Another Reason for Rights Holders and Brands to Think Beyond Media Value
November 18, 2024More than four years on, many aspects of life during the Covid pandemic have receded in our collective memory—a fact brought painfully home to me when circumstances dictated wearing a mask on a recent nine-hour return flight from Europe.
But for sports and entertainment properties and their brand partners, the memory of negotiating makegoods, extensions and other contract adjustments in the wake of cancelled events is forever burned into our consciousness. We are all much more attuned to the idea that things can go sideways in the live events space and that we should be better prepared to respond when they do.
And that is the additional rationale, especially for rights holders, for basing the value of partnerships on more than just the brand exposure generated among in-person and media viewers,
Sponsorship valuation firm Turnstile made this case in a recent report.

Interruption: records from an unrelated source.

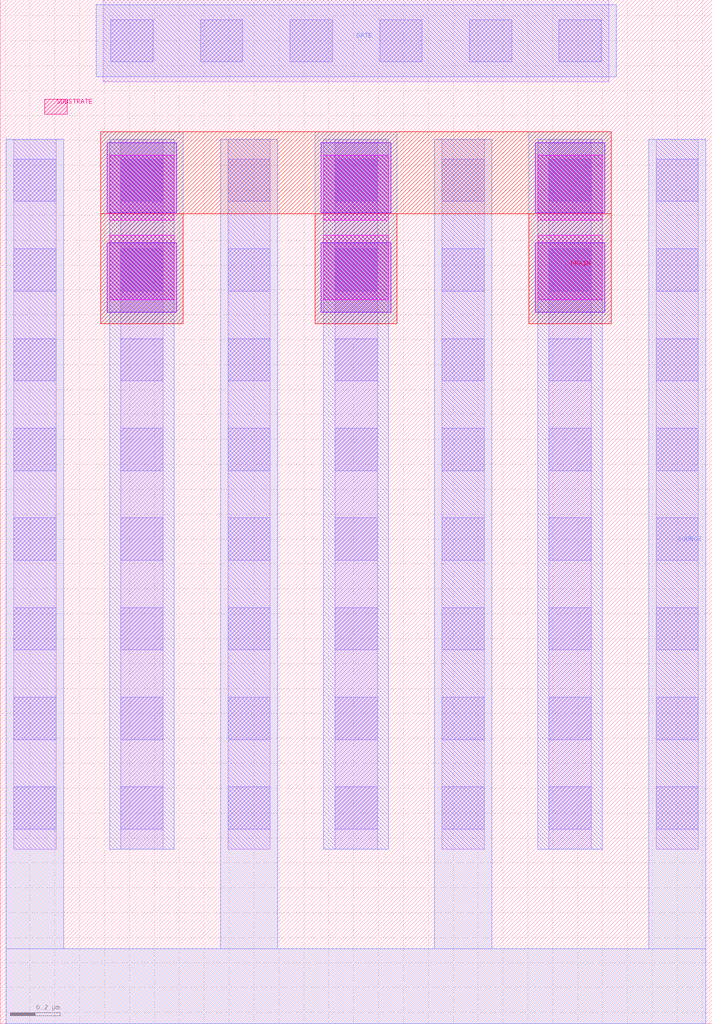
<source format=lef>
# Copyright 2020 The SkyWater PDK Authors
#
# Licensed under the Apache License, Version 2.0 (the "License");
# you may not use this file except in compliance with the License.
# You may obtain a copy of the License at
#
#     https://www.apache.org/licenses/LICENSE-2.0
#
# Unless required by applicable law or agreed to in writing, software
# distributed under the License is distributed on an "AS IS" BASIS,
# WITHOUT WARRANTIES OR CONDITIONS OF ANY KIND, either express or implied.
# See the License for the specific language governing permissions and
# limitations under the License.
#
# SPDX-License-Identifier: Apache-2.0

VERSION 5.7 ;
  NOWIREEXTENSIONATPIN ON ;
  DIVIDERCHAR "/" ;
  BUSBITCHARS "[]" ;
MACRO sky130_fd_pr__rf_nfet_01v8_lvt_aF06W3p00L0p15
  CLASS BLOCK ;
  FOREIGN sky130_fd_pr__rf_nfet_01v8_lvt_aF06W3p00L0p15 ;
  ORIGIN -0.180000  0.445000 ;
  SIZE  2.860000 BY  4.110000 ;
  PIN DRAIN
    ANTENNADIFFAREA  2.520000 ;
    PORT
      LAYER met3 ;
        RECT 0.585000 2.365000 0.915000 2.805000 ;
        RECT 0.585000 2.805000 2.635000 3.135000 ;
        RECT 1.445000 2.365000 1.775000 2.805000 ;
        RECT 2.305000 2.365000 2.635000 2.805000 ;
    END
  END DRAIN
  PIN GATE
    ANTENNAGATEAREA  2.700000 ;
    PORT
      LAYER met1 ;
        RECT 0.565000 3.355000 2.655000 3.645000 ;
    END
  END GATE
  PIN SOURCE
    ANTENNADIFFAREA  3.360000 ;
    PORT
      LAYER met1 ;
        RECT 0.205000 -0.445000 3.015000 -0.145000 ;
        RECT 0.205000 -0.145000 0.435000  3.105000 ;
        RECT 1.065000 -0.145000 1.295000  3.105000 ;
        RECT 1.925000 -0.145000 2.155000  3.105000 ;
        RECT 2.785000 -0.145000 3.015000  3.105000 ;
    END
  END SOURCE
  PIN SUBSTRATE
    PORT
      LAYER pwell ;
        RECT 0.360000 3.205000 0.450000 3.265000 ;
    END
  END SUBSTRATE
  OBS
    LAYER li1 ;
      RECT 0.235000 0.255000 0.405000 3.105000 ;
      RECT 0.595000 3.335000 2.625000 3.665000 ;
      RECT 0.665000 0.255000 0.835000 3.105000 ;
      RECT 1.095000 0.255000 1.265000 3.105000 ;
      RECT 1.525000 0.255000 1.695000 3.105000 ;
      RECT 1.955000 0.255000 2.125000 3.105000 ;
      RECT 2.385000 0.255000 2.555000 3.105000 ;
      RECT 2.815000 0.255000 2.985000 3.105000 ;
    LAYER mcon ;
      RECT 0.235000 0.335000 0.405000 0.505000 ;
      RECT 0.235000 0.695000 0.405000 0.865000 ;
      RECT 0.235000 1.055000 0.405000 1.225000 ;
      RECT 0.235000 1.415000 0.405000 1.585000 ;
      RECT 0.235000 1.775000 0.405000 1.945000 ;
      RECT 0.235000 2.135000 0.405000 2.305000 ;
      RECT 0.235000 2.495000 0.405000 2.665000 ;
      RECT 0.235000 2.855000 0.405000 3.025000 ;
      RECT 0.625000 3.415000 0.795000 3.585000 ;
      RECT 0.665000 0.335000 0.835000 0.505000 ;
      RECT 0.665000 0.695000 0.835000 0.865000 ;
      RECT 0.665000 1.055000 0.835000 1.225000 ;
      RECT 0.665000 1.415000 0.835000 1.585000 ;
      RECT 0.665000 1.775000 0.835000 1.945000 ;
      RECT 0.665000 2.135000 0.835000 2.305000 ;
      RECT 0.665000 2.495000 0.835000 2.665000 ;
      RECT 0.665000 2.855000 0.835000 3.025000 ;
      RECT 0.985000 3.415000 1.155000 3.585000 ;
      RECT 1.095000 0.335000 1.265000 0.505000 ;
      RECT 1.095000 0.695000 1.265000 0.865000 ;
      RECT 1.095000 1.055000 1.265000 1.225000 ;
      RECT 1.095000 1.415000 1.265000 1.585000 ;
      RECT 1.095000 1.775000 1.265000 1.945000 ;
      RECT 1.095000 2.135000 1.265000 2.305000 ;
      RECT 1.095000 2.495000 1.265000 2.665000 ;
      RECT 1.095000 2.855000 1.265000 3.025000 ;
      RECT 1.345000 3.415000 1.515000 3.585000 ;
      RECT 1.525000 0.335000 1.695000 0.505000 ;
      RECT 1.525000 0.695000 1.695000 0.865000 ;
      RECT 1.525000 1.055000 1.695000 1.225000 ;
      RECT 1.525000 1.415000 1.695000 1.585000 ;
      RECT 1.525000 1.775000 1.695000 1.945000 ;
      RECT 1.525000 2.135000 1.695000 2.305000 ;
      RECT 1.525000 2.495000 1.695000 2.665000 ;
      RECT 1.525000 2.855000 1.695000 3.025000 ;
      RECT 1.705000 3.415000 1.875000 3.585000 ;
      RECT 1.955000 0.335000 2.125000 0.505000 ;
      RECT 1.955000 0.695000 2.125000 0.865000 ;
      RECT 1.955000 1.055000 2.125000 1.225000 ;
      RECT 1.955000 1.415000 2.125000 1.585000 ;
      RECT 1.955000 1.775000 2.125000 1.945000 ;
      RECT 1.955000 2.135000 2.125000 2.305000 ;
      RECT 1.955000 2.495000 2.125000 2.665000 ;
      RECT 1.955000 2.855000 2.125000 3.025000 ;
      RECT 2.065000 3.415000 2.235000 3.585000 ;
      RECT 2.385000 0.335000 2.555000 0.505000 ;
      RECT 2.385000 0.695000 2.555000 0.865000 ;
      RECT 2.385000 1.055000 2.555000 1.225000 ;
      RECT 2.385000 1.415000 2.555000 1.585000 ;
      RECT 2.385000 1.775000 2.555000 1.945000 ;
      RECT 2.385000 2.135000 2.555000 2.305000 ;
      RECT 2.385000 2.495000 2.555000 2.665000 ;
      RECT 2.385000 2.855000 2.555000 3.025000 ;
      RECT 2.425000 3.415000 2.595000 3.585000 ;
      RECT 2.815000 0.335000 2.985000 0.505000 ;
      RECT 2.815000 0.695000 2.985000 0.865000 ;
      RECT 2.815000 1.055000 2.985000 1.225000 ;
      RECT 2.815000 1.415000 2.985000 1.585000 ;
      RECT 2.815000 1.775000 2.985000 1.945000 ;
      RECT 2.815000 2.135000 2.985000 2.305000 ;
      RECT 2.815000 2.495000 2.985000 2.665000 ;
      RECT 2.815000 2.855000 2.985000 3.025000 ;
    LAYER met1 ;
      RECT 0.620000 0.255000 0.880000 3.105000 ;
      RECT 1.480000 0.255000 1.740000 3.105000 ;
      RECT 2.340000 0.255000 2.600000 3.105000 ;
    LAYER met2 ;
      RECT 0.585000 2.365000 0.915000 3.135000 ;
      RECT 1.445000 2.365000 1.775000 3.135000 ;
      RECT 2.305000 2.365000 2.635000 3.135000 ;
    LAYER via ;
      RECT 0.620000 2.460000 0.880000 2.720000 ;
      RECT 0.620000 2.780000 0.880000 3.040000 ;
      RECT 1.480000 2.460000 1.740000 2.720000 ;
      RECT 1.480000 2.780000 1.740000 3.040000 ;
      RECT 2.340000 2.460000 2.600000 2.720000 ;
      RECT 2.340000 2.780000 2.600000 3.040000 ;
    LAYER via2 ;
      RECT 0.610000 2.410000 0.890000 2.690000 ;
      RECT 0.610000 2.810000 0.890000 3.090000 ;
      RECT 1.470000 2.410000 1.750000 2.690000 ;
      RECT 1.470000 2.810000 1.750000 3.090000 ;
      RECT 2.330000 2.410000 2.610000 2.690000 ;
      RECT 2.330000 2.810000 2.610000 3.090000 ;
  END
END sky130_fd_pr__rf_nfet_01v8_lvt_aF06W3p00L0p15
END LIBRARY

</source>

Regardless of the fact that this was content marketing designed to demonstrate the company’s approach and secure more business, the argument Turnstile put forth is compelling.
Using information from valuations in the firm’s database, Turnstile estimated that “Tier 1” league or event sponsorships that use media equivalency as the primary metric in valuation assign 75 percent of the total deal value to brand exposure, with the remainder coming from use of/association with the property’s intellectual property and specific benefits in the package such as tickets, hospitality, player appearances, etc.
Alternatively, Turnstile reports that deals valued using the company’s proprietary methodology determine that only 35 percent of total value is due to brand exposure, while 45 percent stems from IP rights and 20 percent from additional benefits. This aligns with similar valuation methodologies I have worked with and supports the notion that sponsorship is not merely an advertising medium, but one where brands can make real connections with passionate fans and other stakeholders.
So what does this have to do with cancelled events and negotiating makegoods? Turnstile estimates that partnerships where the valuation is disproportionally weighted toward exposure will lose 43 percent of their value in the case of disruption to the broadcast or streaming of events. In other words, on a $1 million deal, the brand is going to look to recoup $430,000 from the rights holder.
In the Turnstile valuations, the same disruptions caused a loss of value of 28 percent, meaning that same property would only be “on the hook” for $280,000 to make the sponsor whole.
In my work with rights holders, I have often heard the sentiment expressed that if sponsors are happy to accept a deal valuation based on exposure, why should the property invest time and resources into developing a more robust valuation?
This latest insight into the impact of valuation on post-force-majeure negotiations is just one of many reasons why having a specific understanding of all of the drivers of sponsorship value can be critical to a rights holder’s bottom line.